## [Task details]
Write out all the entries word for word, but skip any images.
[Given information — start]
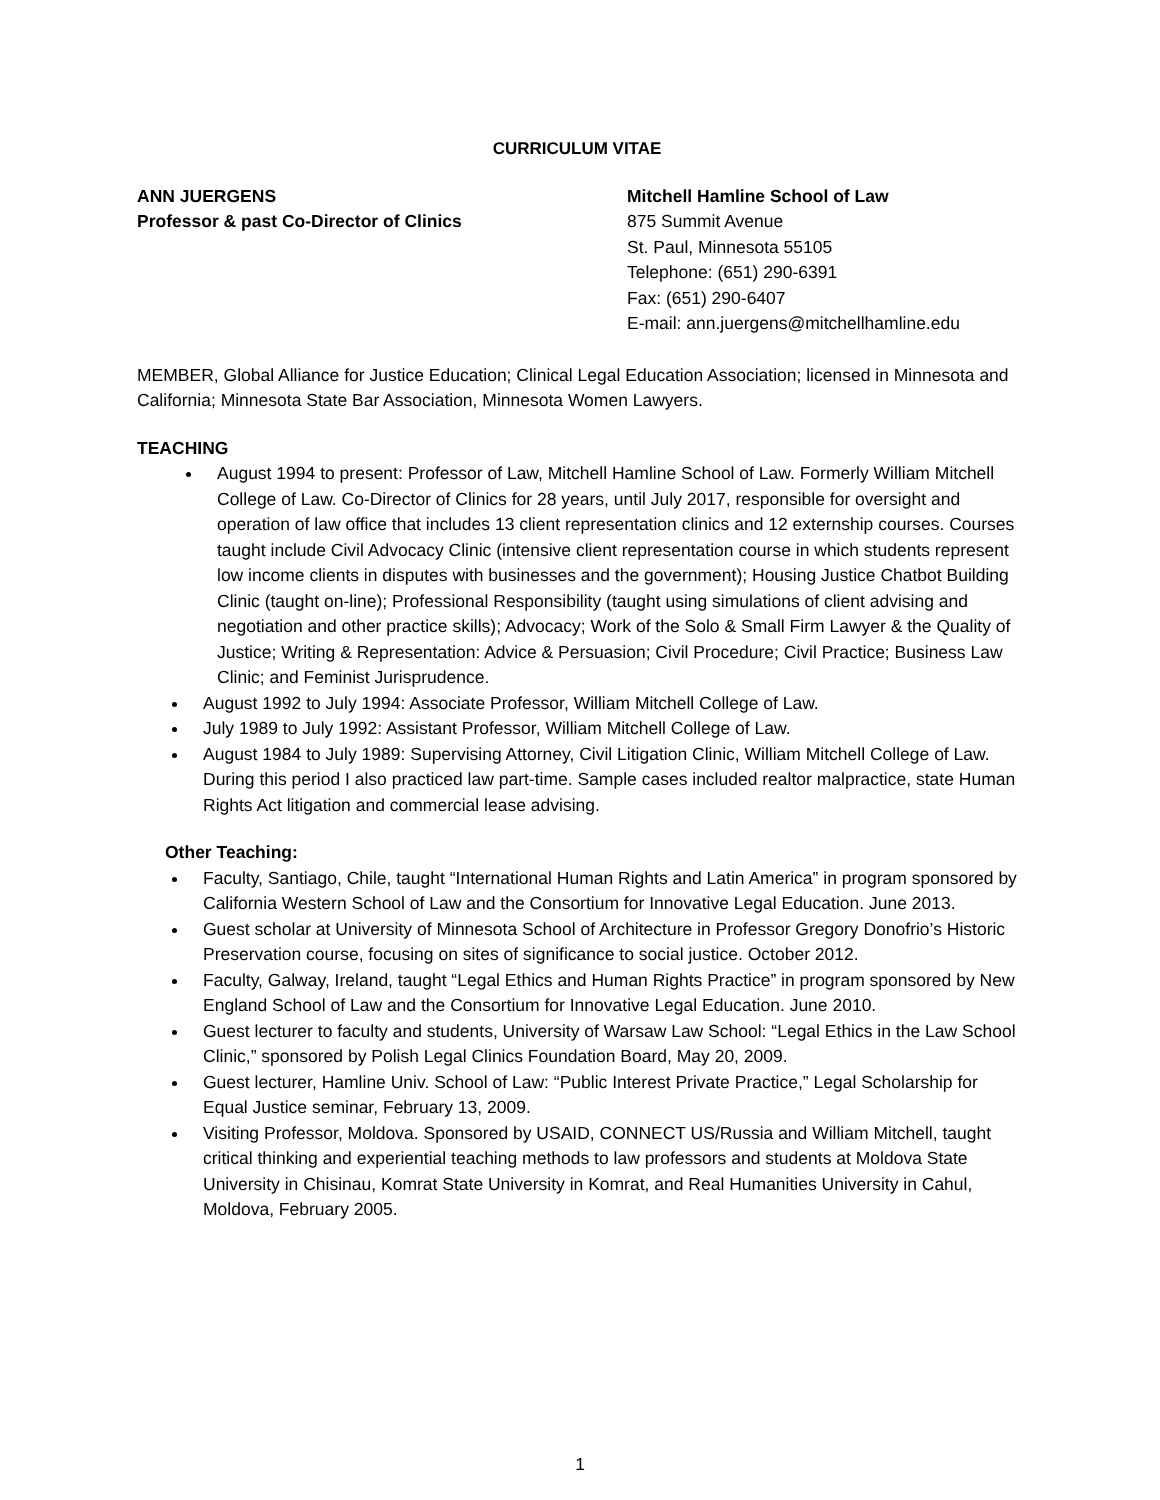CURRICULUM VITAE
ANN JUERGENS
Professor & past Co-Director of Clinics
Mitchell Hamline School of Law
875 Summit Avenue
St. Paul, Minnesota 55105
Telephone: (651) 290-6391
Fax: (651) 290-6407
E-mail: ann.juergens@mitchellhamline.edu
MEMBER, Global Alliance for Justice Education; Clinical Legal Education Association; licensed in Minnesota and California; Minnesota State Bar Association, Minnesota Women Lawyers.
TEACHING
August 1994 to present: Professor of Law, Mitchell Hamline School of Law. Formerly William Mitchell College of Law. Co-Director of Clinics for 28 years, until July 2017, responsible for oversight and operation of law office that includes 13 client representation clinics and 12 externship courses. Courses taught include Civil Advocacy Clinic (intensive client representation course in which students represent low income clients in disputes with businesses and the government); Housing Justice Chatbot Building Clinic (taught on-line); Professional Responsibility (taught using simulations of client advising and negotiation and other practice skills); Advocacy; Work of the Solo & Small Firm Lawyer & the Quality of Justice; Writing & Representation: Advice & Persuasion; Civil Procedure; Civil Practice; Business Law Clinic; and Feminist Jurisprudence.
August 1992 to July 1994: Associate Professor, William Mitchell College of Law.
July 1989 to July 1992: Assistant Professor, William Mitchell College of Law.
August 1984 to July 1989: Supervising Attorney, Civil Litigation Clinic, William Mitchell College of Law. During this period I also practiced law part-time. Sample cases included realtor malpractice, state Human Rights Act litigation and commercial lease advising.
Other Teaching:
Faculty, Santiago, Chile, taught “International Human Rights and Latin America” in program sponsored by California Western School of Law and the Consortium for Innovative Legal Education. June 2013.
Guest scholar at University of Minnesota School of Architecture in Professor Gregory Donofrio’s Historic Preservation course, focusing on sites of significance to social justice. October 2012.
Faculty, Galway, Ireland, taught “Legal Ethics and Human Rights Practice” in program sponsored by New England School of Law and the Consortium for Innovative Legal Education. June 2010.
Guest lecturer to faculty and students, University of Warsaw Law School: “Legal Ethics in the Law School Clinic,” sponsored by Polish Legal Clinics Foundation Board, May 20, 2009.
Guest lecturer, Hamline Univ. School of Law: “Public Interest Private Practice,” Legal Scholarship for Equal Justice seminar, February 13, 2009.
Visiting Professor, Moldova. Sponsored by USAID, CONNECT US/Russia and William Mitchell, taught critical thinking and experiential teaching methods to law professors and students at Moldova State University in Chisinau, Komrat State University in Komrat, and Real Humanities University in Cahul, Moldova, February 2005.
1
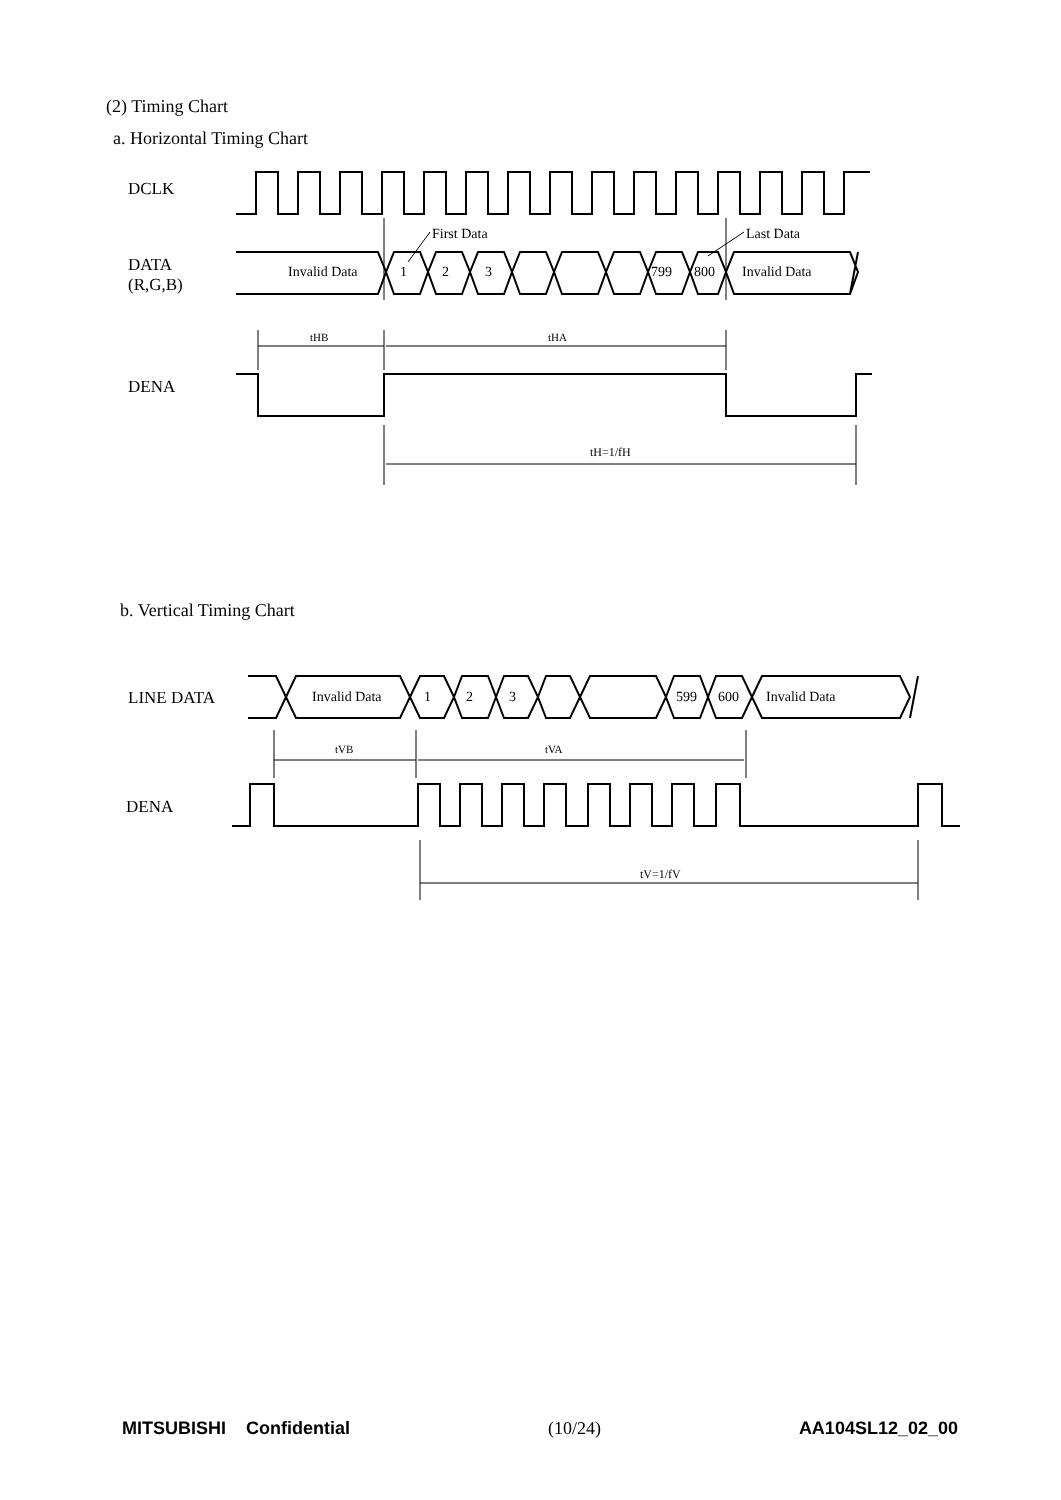(2) Timing Chart
a. Horizontal Timing Chart
DCLK
DATA
(R,G,B)
Invalid Data
1
2
3
799
800
Invalid Data
First Data
Last Data
tHB
tHA
tH=1/fH
DENA
LINE DATA
Invalid Data
1
2
3
599
600
Invalid Data
tVB
tVA
tV=1/fV
DENA
b. Vertical Timing Chart
MITSUBISHI Confidential (10/24) AA104SL12_02_00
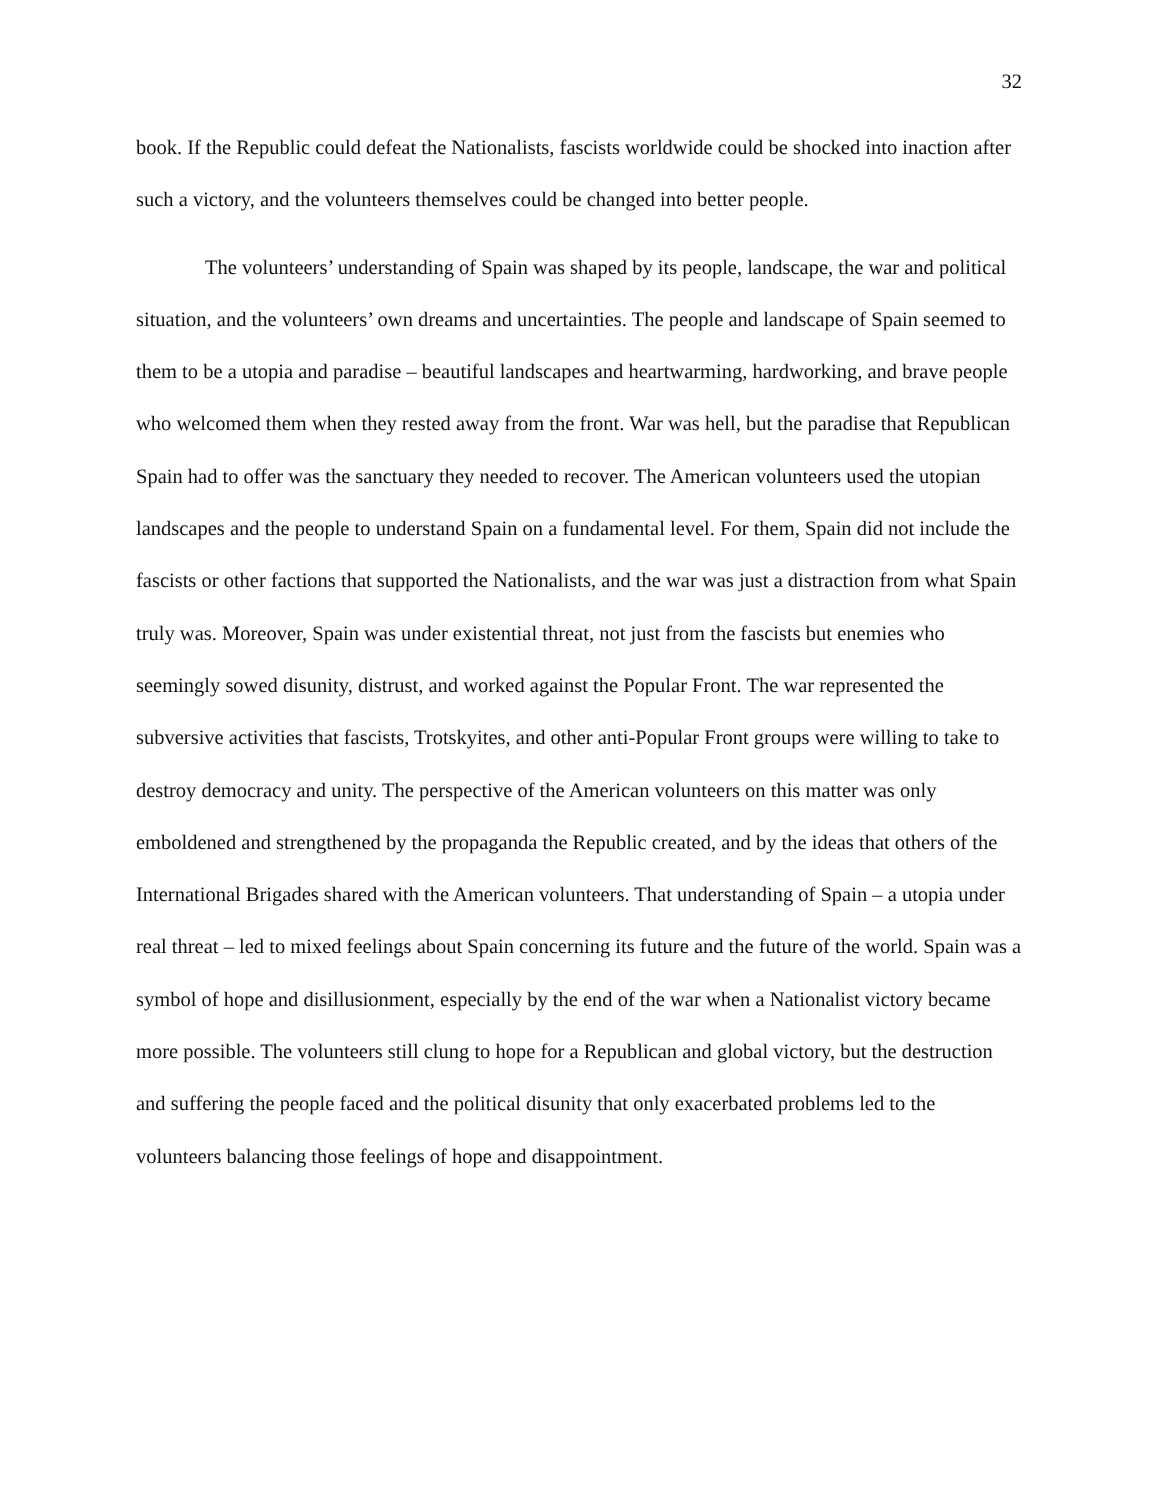32
book. If the Republic could defeat the Nationalists, fascists worldwide could be shocked into inaction after such a victory, and the volunteers themselves could be changed into better people.
The volunteers’ understanding of Spain was shaped by its people, landscape, the war and political situation, and the volunteers’ own dreams and uncertainties. The people and landscape of Spain seemed to them to be a utopia and paradise – beautiful landscapes and heartwarming, hardworking, and brave people who welcomed them when they rested away from the front. War was hell, but the paradise that Republican Spain had to offer was the sanctuary they needed to recover. The American volunteers used the utopian landscapes and the people to understand Spain on a fundamental level. For them, Spain did not include the fascists or other factions that supported the Nationalists, and the war was just a distraction from what Spain truly was. Moreover, Spain was under existential threat, not just from the fascists but enemies who seemingly sowed disunity, distrust, and worked against the Popular Front. The war represented the subversive activities that fascists, Trotskyites, and other anti-Popular Front groups were willing to take to destroy democracy and unity. The perspective of the American volunteers on this matter was only emboldened and strengthened by the propaganda the Republic created, and by the ideas that others of the International Brigades shared with the American volunteers. That understanding of Spain – a utopia under real threat – led to mixed feelings about Spain concerning its future and the future of the world. Spain was a symbol of hope and disillusionment, especially by the end of the war when a Nationalist victory became more possible. The volunteers still clung to hope for a Republican and global victory, but the destruction and suffering the people faced and the political disunity that only exacerbated problems led to the volunteers balancing those feelings of hope and disappointment.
[Given information — finish]
## [Output below]
CURRICULUM VITAE
ANN JUERGENS
Professor & past Co-Director of Clinics
Mitchell Hamline School of Law
875 Summit Avenue
St. Paul, Minnesota 55105
Telephone: (651) 290-6391
Fax: (651) 290-6407
E-mail: ann.juergens@mitchellhamline.edu
MEMBER, Global Alliance for Justice Education; Clinical Legal Education Association; licensed in Minnesota and California; Minnesota State Bar Association, Minnesota Women Lawyers.
TEACHING
August 1994 to present: Professor of Law, Mitchell Hamline School of Law. Formerly William Mitchell College of Law. Co-Director of Clinics for 28 years, until July 2017, responsible for oversight and operation of law office that includes 13 client representation clinics and 12 externship courses. Courses taught include Civil Advocacy Clinic (intensive client representation course in which students represent low income clients in disputes with businesses and the government); Housing Justice Chatbot Building Clinic (taught on-line); Professional Responsibility (taught using simulations of client advising and negotiation and other practice skills); Advocacy; Work of the Solo & Small Firm Lawyer & the Quality of Justice; Writing & Representation: Advice & Persuasion; Civil Procedure; Civil Practice; Business Law Clinic; and Feminist Jurisprudence.
August 1992 to July 1994: Associate Professor, William Mitchell College of Law.
July 1989 to July 1992: Assistant Professor, William Mitchell College of Law.
August 1984 to July 1989: Supervising Attorney, Civil Litigation Clinic, William Mitchell College of Law. During this period I also practiced law part-time. Sample cases included realtor malpractice, state Human Rights Act litigation and commercial lease advising.
Other Teaching:
Faculty, Santiago, Chile, taught “International Human Rights and Latin America” in program sponsored by California Western School of Law and the Consortium for Innovative Legal Education. June 2013.
Guest scholar at University of Minnesota School of Architecture in Professor Gregory Donofrio’s Historic Preservation course, focusing on sites of significance to social justice. October 2012.
Faculty, Galway, Ireland, taught “Legal Ethics and Human Rights Practice” in program sponsored by New England School of Law and the Consortium for Innovative Legal Education. June 2010.
Guest lecturer to faculty and students, University of Warsaw Law School: “Legal Ethics in the Law School Clinic,” sponsored by Polish Legal Clinics Foundation Board, May 20, 2009.
Guest lecturer, Hamline Univ. School of Law: “Public Interest Private Practice,” Legal Scholarship for Equal Justice seminar, February 13, 2009.
Visiting Professor, Moldova. Sponsored by USAID, CONNECT US/Russia and William Mitchell, taught critical thinking and experiential teaching methods to law professors and students at Moldova State University in Chisinau, Komrat State University in Komrat, and Real Humanities University in Cahul, Moldova, February 2005.
1
(2) Timing Chart
a. Horizontal Timing Chart
DCLK
DATA
(R,G,B)
Invalid Data
1
2
3
799
800
Invalid Data
First Data
Last Data
tHB
tHA
tH=1/fH
DENA
LINE DATA
Invalid Data
1
2
3
599
600
Invalid Data
tVB
tVA
tV=1/fV
DENA
b. Vertical Timing Chart
MITSUBISHI Confidential (10/24) AA104SL12_02_00
32
book. If the Republic could defeat the Nationalists, fascists worldwide could be shocked into inaction after such a victory, and the volunteers themselves could be changed into better people.
The volunteers’ understanding of Spain was shaped by its people, landscape, the war and political situation, and the volunteers’ own dreams and uncertainties. The people and landscape of Spain seemed to them to be a utopia and paradise – beautiful landscapes and heartwarming, hardworking, and brave people who welcomed them when they rested away from the front. War was hell, but the paradise that Republican Spain had to offer was the sanctuary they needed to recover. The American volunteers used the utopian landscapes and the people to understand Spain on a fundamental level. For them, Spain did not include the fascists or other factions that supported the Nationalists, and the war was just a distraction from what Spain truly was. Moreover, Spain was under existential threat, not just from the fascists but enemies who seemingly sowed disunity, distrust, and worked against the Popular Front. The war represented the subversive activities that fascists, Trotskyites, and other anti-Popular Front groups were willing to take to destroy democracy and unity. The perspective of the American volunteers on this matter was only emboldened and strengthened by the propaganda the Republic created, and by the ideas that others of the International Brigades shared with the American volunteers. That understanding of Spain – a utopia under real threat – led to mixed feelings about Spain concerning its future and the future of the world. Spain was a symbol of hope and disillusionment, especially by the end of the war when a Nationalist victory became more possible. The volunteers still clung to hope for a Republican and global victory, but the destruction and suffering the people faced and the political disunity that only exacerbated problems led to the volunteers balancing those feelings of hope and disappointment.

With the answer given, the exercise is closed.